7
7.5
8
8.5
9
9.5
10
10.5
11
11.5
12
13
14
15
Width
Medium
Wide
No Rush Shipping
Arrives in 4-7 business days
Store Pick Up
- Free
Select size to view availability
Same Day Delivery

━━━━━━━━━━━━━━━━━━━━━━━━━━━━━━

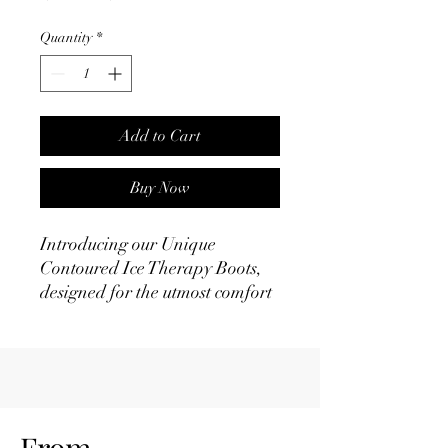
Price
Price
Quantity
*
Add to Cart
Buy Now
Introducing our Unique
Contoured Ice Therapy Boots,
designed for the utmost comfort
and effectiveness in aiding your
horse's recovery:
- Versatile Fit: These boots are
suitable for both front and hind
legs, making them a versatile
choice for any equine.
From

━━━━━━━━━━━━━━━━━━━━━━━━━━━━━━

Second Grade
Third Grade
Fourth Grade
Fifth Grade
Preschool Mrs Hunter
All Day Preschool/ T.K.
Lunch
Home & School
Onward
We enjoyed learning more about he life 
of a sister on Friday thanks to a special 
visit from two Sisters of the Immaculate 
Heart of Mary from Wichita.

━━━━━━━━━━━━━━━━━━━━━━━━━━━━━━

Exercise aim – Within the material above, find the lines that contain the word "Grade"; copy them.

Answer to the exercise –
Second Grade
Third Grade
Fourth Grade
Fifth Grade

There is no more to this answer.